Although I would identify myself as an evangelical, it seems to me that the Christian faith is often much more attractive to outsiders in terms of our orthopraxy – right action – than our orthodoxy. Francis Young’s excellent book on the creeds explains this much better than I could.
So what we believe is important, but my personal experience (which I don’t think is unusual) of coming to faith as an adult is that what drew me in was not primarily intellectual but experiential.
St Francis’ often misused exhortation to ‘use words where necessary’ when preaching the Gospel is a reminder that people are convinced by what we are, not what we say.
Of course it does matter what we teach and how we teach it – St Francis is sadly often used to support a lack of coherent teaching, which is wrong because our right action has to be based on our journey as disciples, and of course learning from the Bible and tradition are a vital foundation for that.
I do cringe at the words of some hymns – both ancient and modern – and sometimes at the content of sermons too. The value of having a set liturgy is that whatever is sung or preached, the repeated content of the liturgy is not reliant on the views of whoever is running the service that day.
June 23, 2009 at 12:15 pm
My thanks, too, for this post. It’s the stuff that makes people cringe, catholic, evangelical and all shades in between (see Pam, above) that is so disturbing, for if it makes Christians cringe what’s it doing to the wider constituency? Yes: thank God for liturgy – that temperate guide that is the fruit of “what has seemed good to the Holy Spirit and to us”. It’s hard to know how hymnody could be brought under that kind of “conciliar” agreement. Meanwhile your “Why do we keep singing it?” is perhaps THE question that all churches should be asking of themselves all of the time, whatever the “it” is!
June 24, 2009 at 2:41 pm
I think there is a real hunger in the emerging generation for intellectual discussions in churches.

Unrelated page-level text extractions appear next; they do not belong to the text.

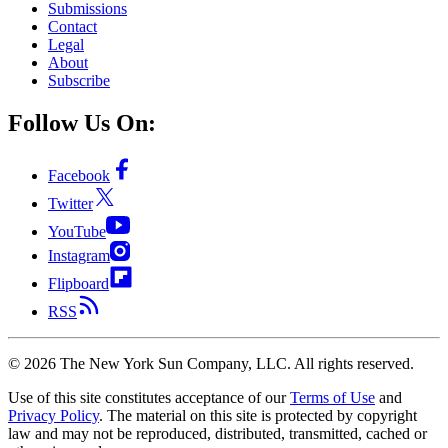
Submissions
Contact
Legal
About
Subscribe
Follow Us On:
Facebook
Twitter
YouTube
Instagram
Flipboard
RSS
©
2026
The New York Sun Company, LLC. All rights reserved.
Use of this site constitutes acceptance of our
Terms of Use
and
Privacy Policy
. The material on this site is protected by copyright
law and may not be reproduced, distributed, transmitted, cached or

Many would have gone to university, where the emphasis is on open discussion of the topic with people being able to ask questions and challenge.
including this form of teaching/learning in our churches would see an increase in the understanding of people’s own faith but also more younger people coming to church.
June 26, 2009 at 9:08 am
Even more worrying is some of the stuff we feed to children in the name of worship! It’s perhaps no wonder that if fed with a diet of ‘Whoopy do Jesus jumped right out the tomb’ because it has a lively tune, that when they start asking questions and pondering what Christians really believe, they have no foundations to build on.
I’m not suggesting that boppy tunes or bouncy choruses are banned, but that we help those tasked with the nurture of children’s faith think about what they are teaching immplicitly through song.
September 18, 2011 at 12:51 pm
I just happened upon this thread over 2yrs after it first began, while searching the net for the song, ‘let the Son of God enfold you…’ While not disputing that a number of songs in the church today don’t help right understanding of the truth of God, I don’t think this particular song falls into that category.
The grouse here with the song appears to be that it does not tell us what we want God to fill His lambs with. The answer is right there if only we’d look with more open minds. We are asking God to fill us with Himself!